>>>>>

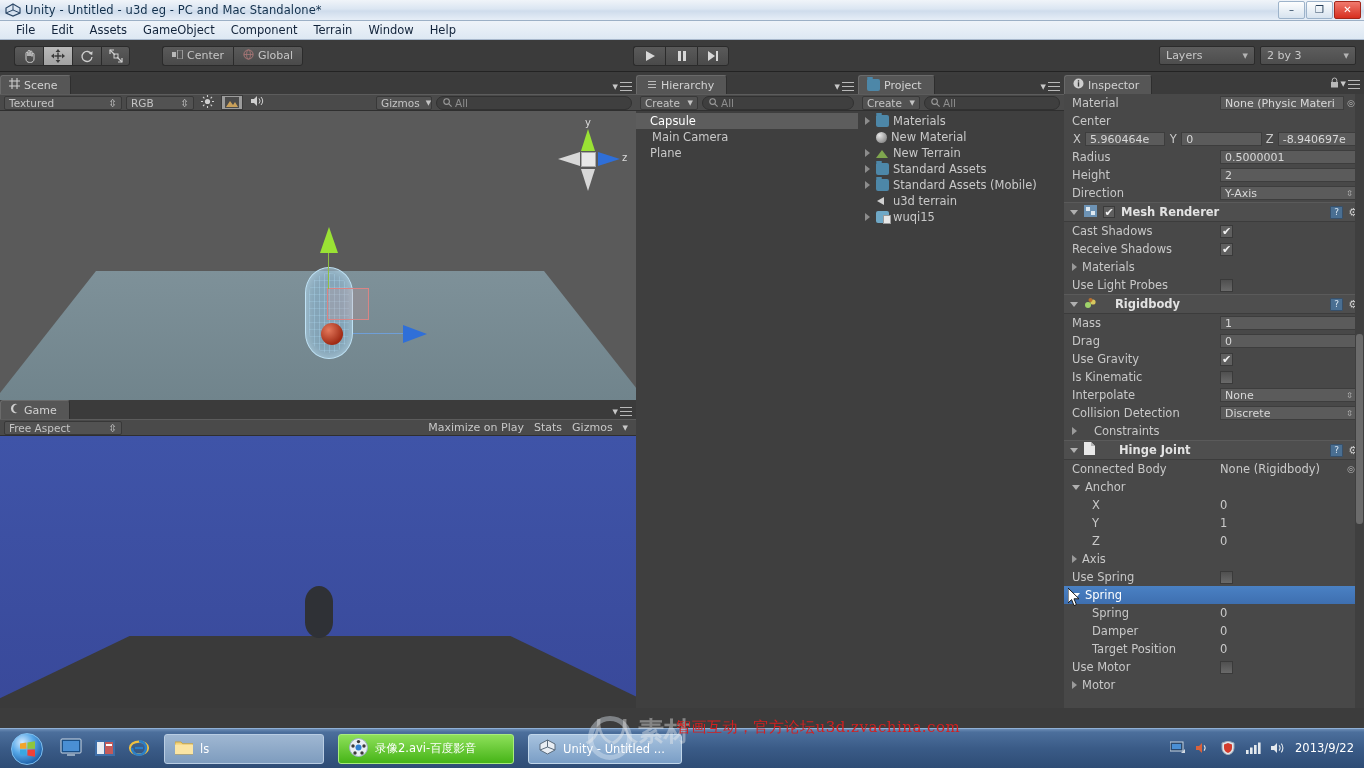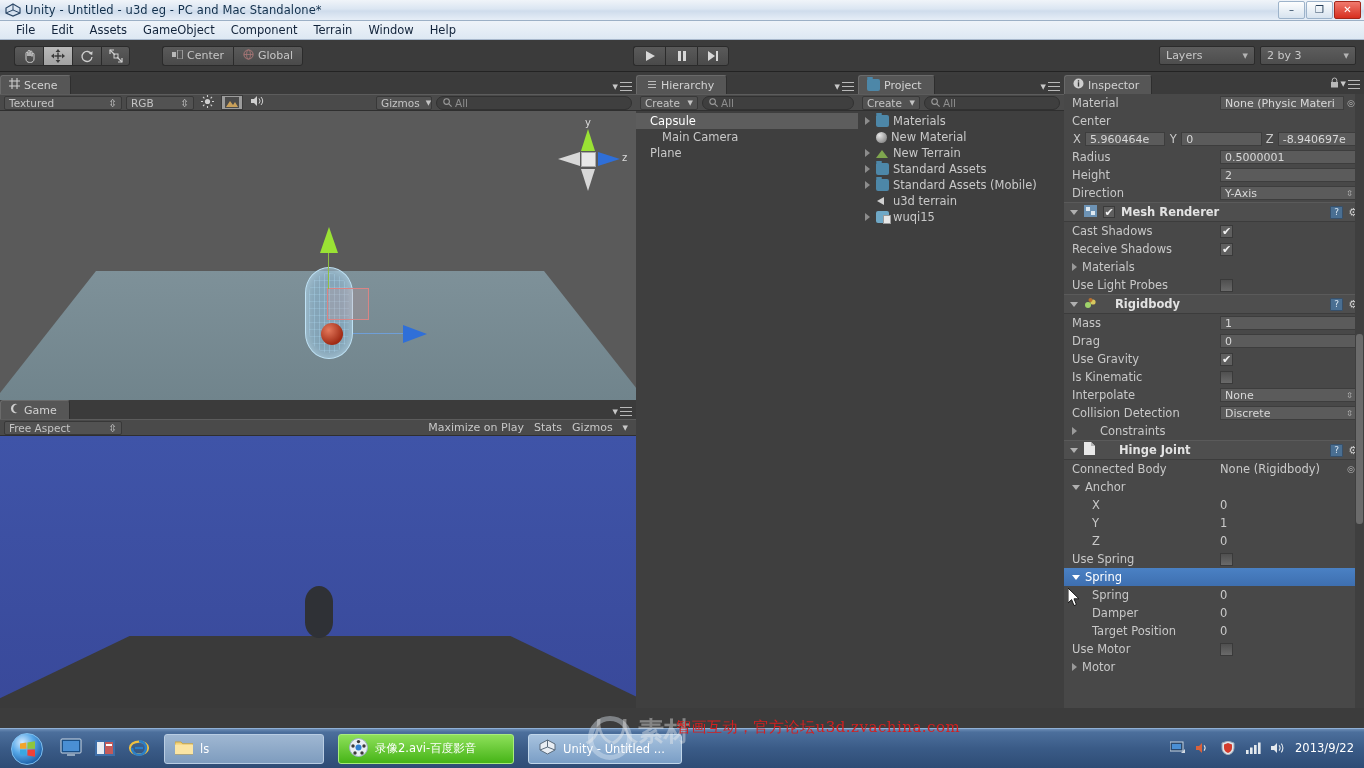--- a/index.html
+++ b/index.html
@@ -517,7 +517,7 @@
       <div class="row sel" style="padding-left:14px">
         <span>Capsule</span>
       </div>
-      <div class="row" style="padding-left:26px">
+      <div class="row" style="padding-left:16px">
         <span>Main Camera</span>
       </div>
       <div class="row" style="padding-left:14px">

<<<<<
>>>>>

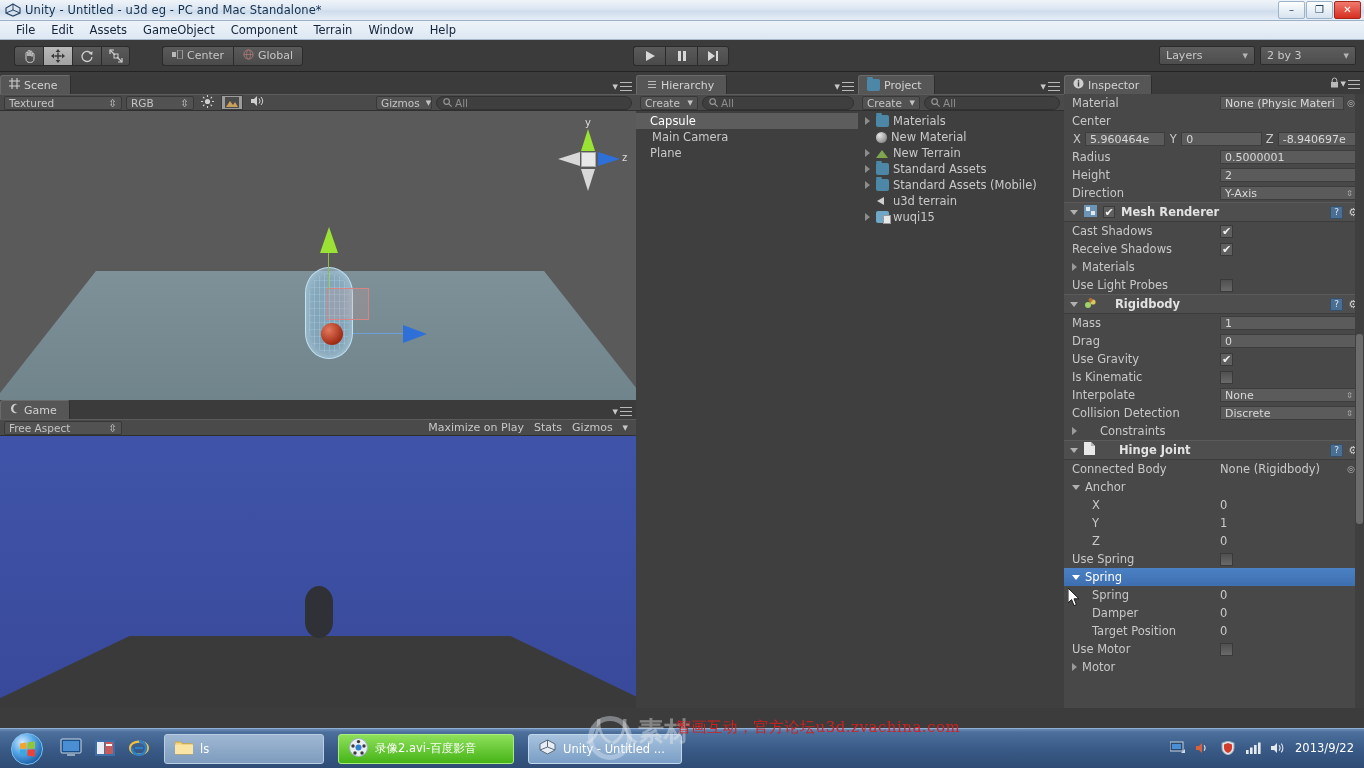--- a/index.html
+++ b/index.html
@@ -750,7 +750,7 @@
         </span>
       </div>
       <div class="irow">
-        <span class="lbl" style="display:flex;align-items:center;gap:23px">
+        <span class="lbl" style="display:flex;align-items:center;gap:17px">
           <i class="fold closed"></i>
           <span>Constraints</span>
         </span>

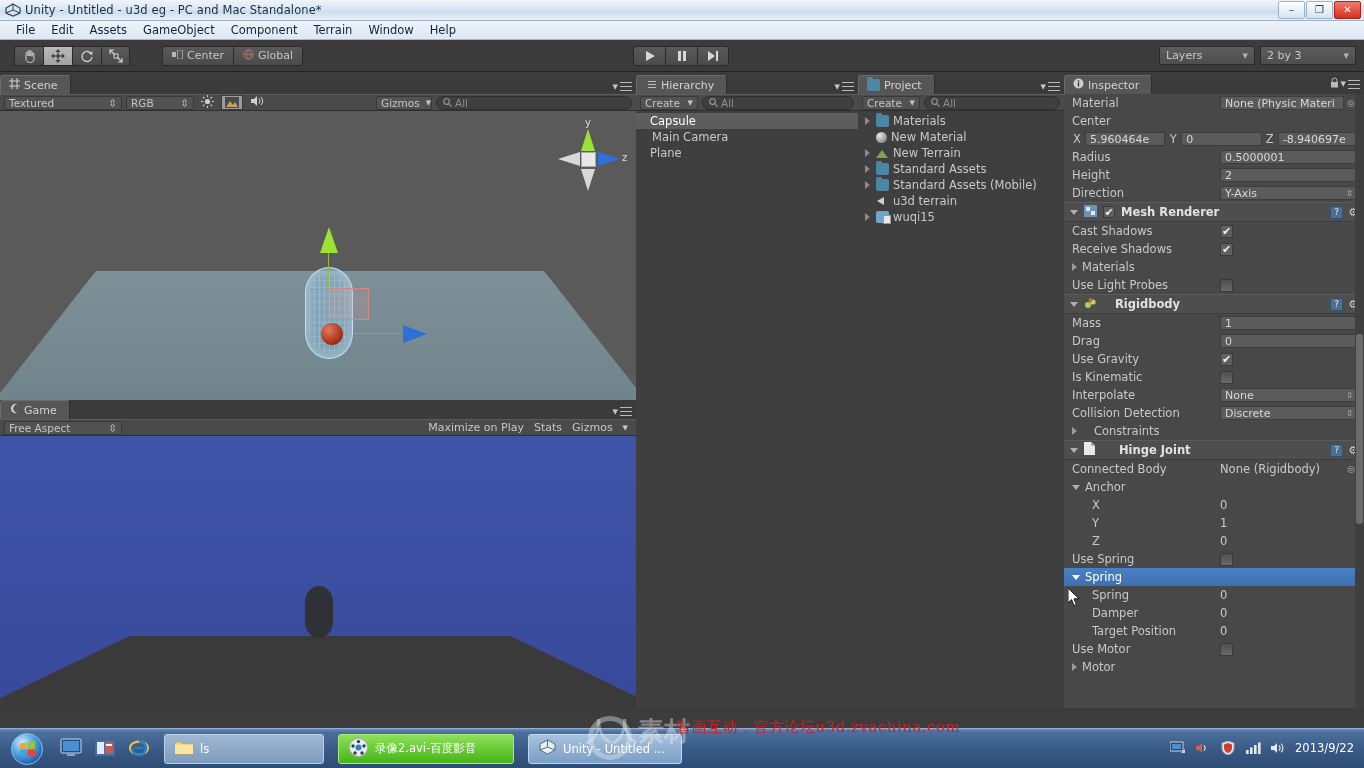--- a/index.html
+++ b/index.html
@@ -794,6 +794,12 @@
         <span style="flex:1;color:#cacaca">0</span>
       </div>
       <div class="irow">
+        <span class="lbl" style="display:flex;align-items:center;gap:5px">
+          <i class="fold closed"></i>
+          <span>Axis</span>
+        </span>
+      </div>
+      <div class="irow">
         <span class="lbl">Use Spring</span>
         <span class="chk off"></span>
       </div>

<<<<<

### Prompt
Copy word for word the span of the records above that begins at the line with "-750,7 +750,7 @@" and ends at the line with "-794,6 +794,12 @@", including those two lines but not the pictures.

### Written response
@@ -750,7 +750,7 @@
         </span>
       </div>
       <div class="irow">
-        <span class="lbl" style="display:flex;align-items:center;gap:23px">
+        <span class="lbl" style="display:flex;align-items:center;gap:17px">
           <i class="fold closed"></i>
           <span>Constraints</span>
         </span>

--- a/index.html
+++ b/index.html
@@ -794,6 +794,12 @@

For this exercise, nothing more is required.